The last conductor, Jesiel, also had an unclear beat, and the New World first movement he conducted was ragged as a result. “Unless you have something to say that is better than what they [the orchestra] can do on their own, you’re wasting their time,” Zander told him. “You have to have something to give that they have no idea about. So do something special.” By fits and starts, as his leading became more defined, the reading became more sharply etched, rhythmically, and also breathed with a newfound sense of freedom.
São Paulo side-by-side at Teatro Caetana de Campos
The side-by-side followed immediately and it ran a bit differently than Sunday’s. The combined forces played through four pieces: the finale of Dvorak’s New World Symphony, the Prelude to Act 1 of Wagner’s Die Meistersinger, Sousa’s The Stars & Stripes Forever, and Tchaikovsky’s Romeo & Juliet.
The Dvorak got a mighty, in-your-face rendition: with a big orchestra in a hall of hard surfaces (brick walls, concrete floors), it could hardly have been anything less.
São Paulo side-by-side at Teatro Caetana de Campos
Zander began rehearsing the Wagner by unpacking its climactic section, in which three subjects – the broad “Meistersinger” motive, Walther’s theme (the “Prize Song”), and the apprentice’s music – are combined in a feat of compositional wizardry. Approaching the Prelude this way resulted in a particularly clear reading of the whole thing, at the end of which Zander marveled at the technical ingenuity of the score. “That’s the genius of Wagner,” he said. “Nobody was a greater composer than Wagner. He may have been a horrible person, but he was a brilliant composer.”
Then the orchestra played Romeo & Juliet with might and fervency (four pairs of cymbals provided the battle music an extra punch).

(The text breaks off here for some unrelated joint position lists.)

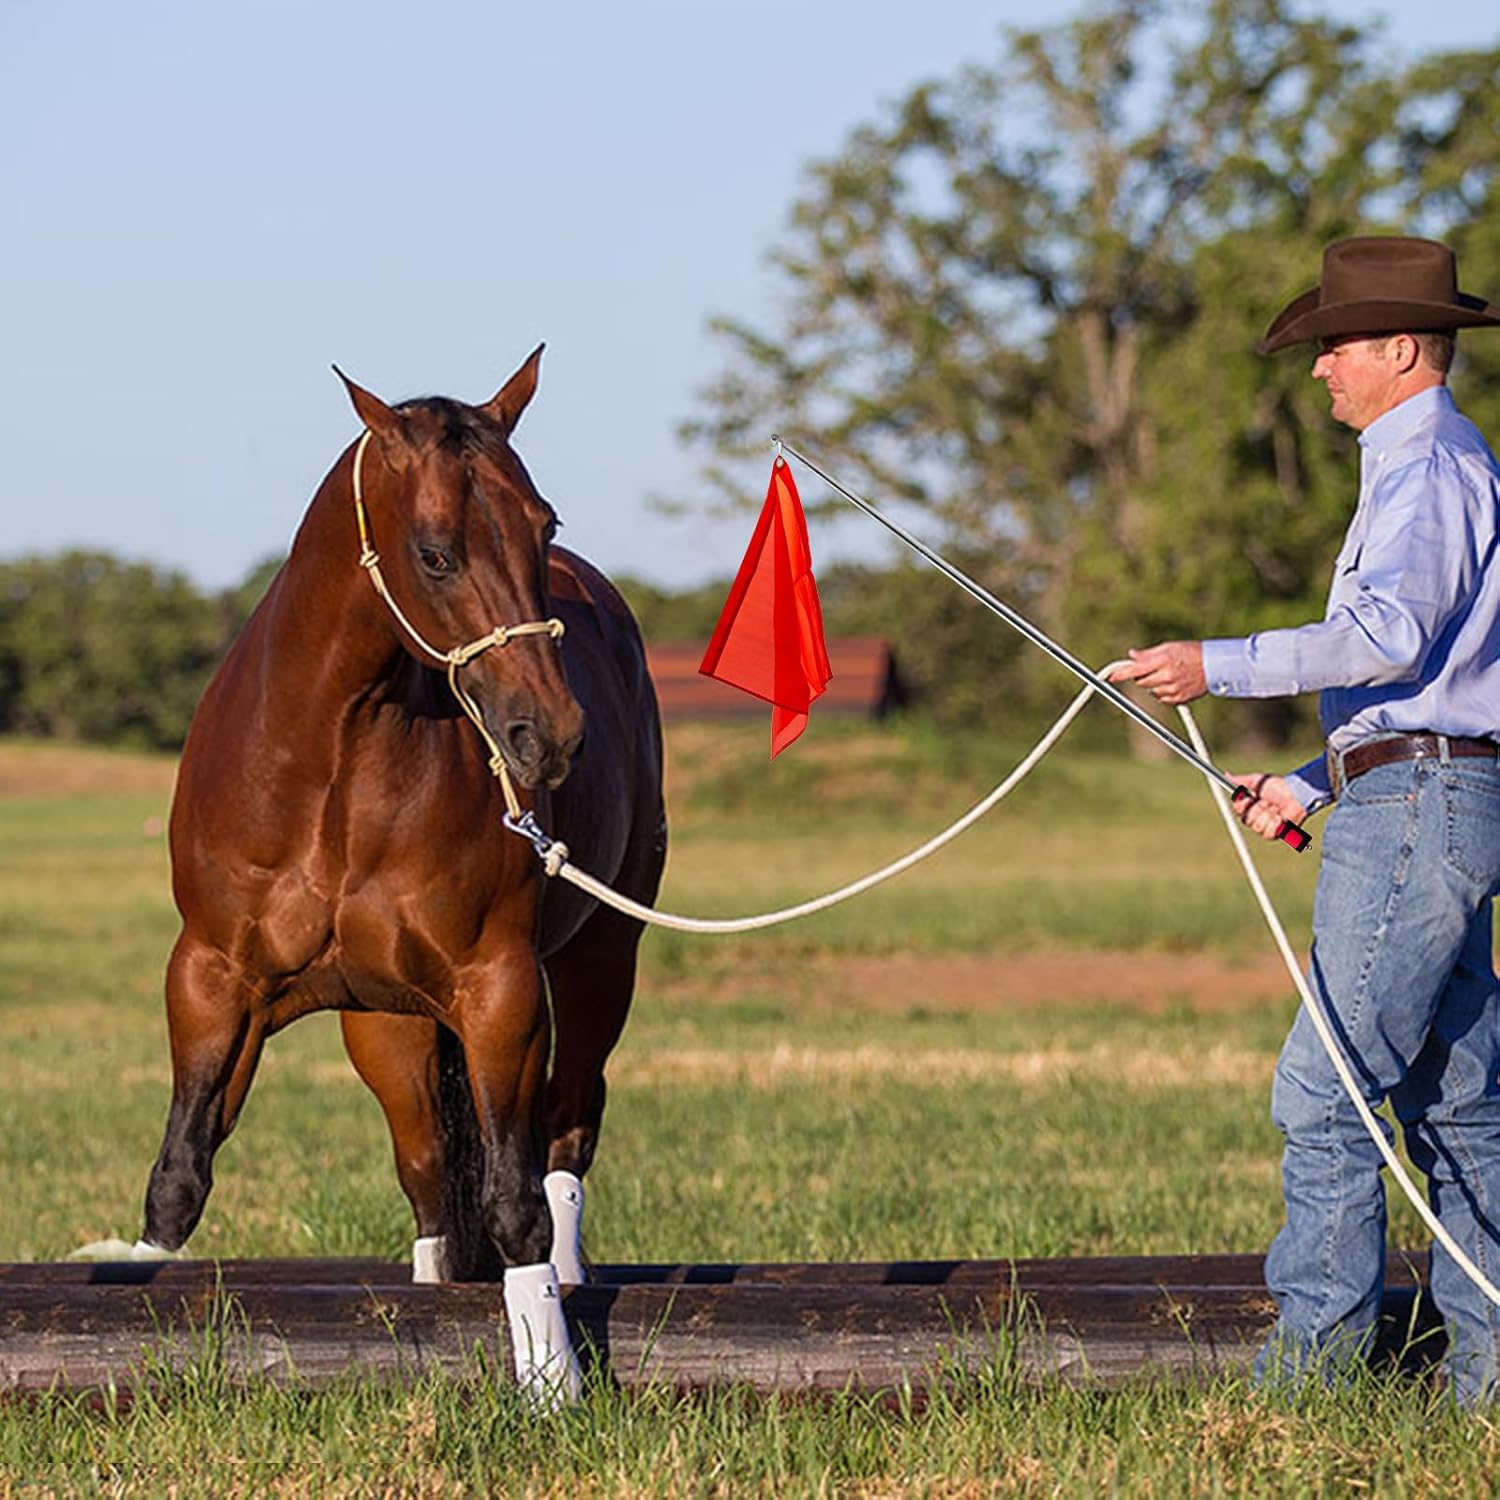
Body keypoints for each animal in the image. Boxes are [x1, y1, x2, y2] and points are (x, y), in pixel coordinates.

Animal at [138, 349, 666, 1369]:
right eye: (434, 552)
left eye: (544, 525)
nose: (547, 735)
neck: (331, 773)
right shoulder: (212, 979)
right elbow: (179, 1178)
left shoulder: (499, 990)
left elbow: (514, 1204)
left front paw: (552, 1374)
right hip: (388, 1030)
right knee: (427, 1175)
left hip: (599, 962)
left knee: (565, 1132)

But the side-by-side’s musical highlight, for me, was Sousa’s Stars & Stripes Forever. The Brazilian players took to the piece with alacrity and the reading was filled with spirit. For the second run-through, Zander let several children who had traveled to the side-by-side from a favela about an hour away come up and conduct the piece, lifting them up one at a time for their turn in front of the orchestra. It was one of the sweetest and, to look at the kids’ faces, most wonder-filled scenes of the entire trip.
Benjamin Zander helps a little girl to conduct
That evening, a string quartet from the orchestra – violinists Veronica Pan and Greta Myatieva, violist Mira Williams, and cellist Zach Fung – gave a private performance at the home of Felipe Ferrer, a São Paulo resident and one of the tour’s donors; I tagged along to the event with them and Zander.
It was a lovely venue: a beautiful, spacious dwelling on a quiet São Paulo street with dining and living rooms opening onto a patio that gave way to a pristinely-manicured lawn framed by trees and revealing – for the only time I saw them in São Paulo – stars overhead. What’s more, the food was terrific, company excellent, conversation engaging, and quartet playing superb.
Greta introduced each piece (movements from quartets by Haydn and Mozart) and opened the floor to questions from the musically-savvy audience of about thirty invited guests. Zander gave biographical introductions for each player, spoke about the orchestra and its work, and also did a little coaching with the chamber group. In all, it was a charming, invigorating way to pass an evening.
We returned to the hotel after midnight – this has been a tour of late nights – for a few hours of rest before departing on the next leg of our journey: a trek north and a bit west to the cities of Ribeirão Preto and Campinas.